Assignment: Output only this range of the data below: the line that contains "Rendered at 1275 by 1650 pixels." through the final line, both ends included, each retyped exactly.

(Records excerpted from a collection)
=== Begin Enclosure ===

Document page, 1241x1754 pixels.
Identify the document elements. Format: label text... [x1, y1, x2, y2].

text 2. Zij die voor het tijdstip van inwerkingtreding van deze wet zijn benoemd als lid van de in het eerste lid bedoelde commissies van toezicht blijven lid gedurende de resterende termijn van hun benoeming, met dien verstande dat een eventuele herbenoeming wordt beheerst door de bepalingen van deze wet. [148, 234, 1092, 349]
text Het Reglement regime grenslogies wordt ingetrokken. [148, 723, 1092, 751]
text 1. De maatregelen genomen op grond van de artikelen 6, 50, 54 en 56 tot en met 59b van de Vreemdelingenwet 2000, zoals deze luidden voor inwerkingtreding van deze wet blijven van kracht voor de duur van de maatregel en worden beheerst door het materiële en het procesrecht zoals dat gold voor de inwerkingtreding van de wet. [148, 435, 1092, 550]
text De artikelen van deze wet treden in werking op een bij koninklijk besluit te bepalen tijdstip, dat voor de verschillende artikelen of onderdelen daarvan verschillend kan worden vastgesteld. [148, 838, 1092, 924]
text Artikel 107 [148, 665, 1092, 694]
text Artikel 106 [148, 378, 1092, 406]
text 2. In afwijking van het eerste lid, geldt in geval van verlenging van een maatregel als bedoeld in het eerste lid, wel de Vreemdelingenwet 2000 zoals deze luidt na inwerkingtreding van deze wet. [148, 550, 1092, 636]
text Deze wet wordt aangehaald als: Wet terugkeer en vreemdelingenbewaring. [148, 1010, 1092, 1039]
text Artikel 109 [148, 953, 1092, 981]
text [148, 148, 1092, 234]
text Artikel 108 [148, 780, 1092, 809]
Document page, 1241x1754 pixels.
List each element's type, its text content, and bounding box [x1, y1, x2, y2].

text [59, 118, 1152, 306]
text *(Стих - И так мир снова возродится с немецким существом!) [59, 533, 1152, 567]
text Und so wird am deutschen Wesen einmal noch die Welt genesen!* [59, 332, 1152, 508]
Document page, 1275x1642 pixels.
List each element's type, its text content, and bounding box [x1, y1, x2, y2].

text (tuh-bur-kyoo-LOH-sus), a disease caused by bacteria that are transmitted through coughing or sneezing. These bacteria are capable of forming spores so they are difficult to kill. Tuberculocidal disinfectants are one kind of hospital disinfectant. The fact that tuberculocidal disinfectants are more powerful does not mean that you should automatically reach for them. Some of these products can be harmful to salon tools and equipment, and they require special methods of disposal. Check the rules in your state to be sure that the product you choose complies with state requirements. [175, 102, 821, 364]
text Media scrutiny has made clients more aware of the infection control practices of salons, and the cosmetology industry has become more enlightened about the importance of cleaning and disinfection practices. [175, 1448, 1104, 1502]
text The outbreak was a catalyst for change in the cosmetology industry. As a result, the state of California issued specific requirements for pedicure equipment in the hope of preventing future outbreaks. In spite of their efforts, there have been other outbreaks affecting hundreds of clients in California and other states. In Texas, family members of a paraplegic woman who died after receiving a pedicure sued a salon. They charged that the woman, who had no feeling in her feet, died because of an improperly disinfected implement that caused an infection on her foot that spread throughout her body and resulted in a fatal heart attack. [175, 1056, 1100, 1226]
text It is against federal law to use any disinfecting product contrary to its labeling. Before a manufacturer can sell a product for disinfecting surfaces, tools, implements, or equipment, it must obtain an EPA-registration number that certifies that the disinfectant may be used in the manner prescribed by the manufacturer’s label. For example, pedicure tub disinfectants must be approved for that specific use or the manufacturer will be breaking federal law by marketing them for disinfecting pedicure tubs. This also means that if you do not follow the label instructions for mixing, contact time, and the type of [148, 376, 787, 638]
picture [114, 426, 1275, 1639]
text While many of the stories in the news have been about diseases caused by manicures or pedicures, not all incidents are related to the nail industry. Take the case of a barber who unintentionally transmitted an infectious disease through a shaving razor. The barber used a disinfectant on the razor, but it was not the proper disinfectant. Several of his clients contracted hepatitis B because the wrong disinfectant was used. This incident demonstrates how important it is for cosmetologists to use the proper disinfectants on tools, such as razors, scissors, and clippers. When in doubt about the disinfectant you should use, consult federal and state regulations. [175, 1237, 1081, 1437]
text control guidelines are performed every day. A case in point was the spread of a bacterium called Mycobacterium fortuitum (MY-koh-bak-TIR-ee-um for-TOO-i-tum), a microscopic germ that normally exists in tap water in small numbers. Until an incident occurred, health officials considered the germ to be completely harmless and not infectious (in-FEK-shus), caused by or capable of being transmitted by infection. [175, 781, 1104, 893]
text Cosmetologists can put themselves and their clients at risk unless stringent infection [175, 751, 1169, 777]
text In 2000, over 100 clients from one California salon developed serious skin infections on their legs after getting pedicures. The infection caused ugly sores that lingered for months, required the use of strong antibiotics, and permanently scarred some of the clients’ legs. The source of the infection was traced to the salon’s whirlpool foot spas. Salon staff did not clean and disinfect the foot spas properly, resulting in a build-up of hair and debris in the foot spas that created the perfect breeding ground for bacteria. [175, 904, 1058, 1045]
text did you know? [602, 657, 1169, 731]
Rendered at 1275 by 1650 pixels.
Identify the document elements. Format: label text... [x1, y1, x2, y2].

=== End Enclosure ===

Solution below:
Rendered at 1275 by 1650 pixels.
Identify the document elements. Format: label text... [x1, y1, x2, y2].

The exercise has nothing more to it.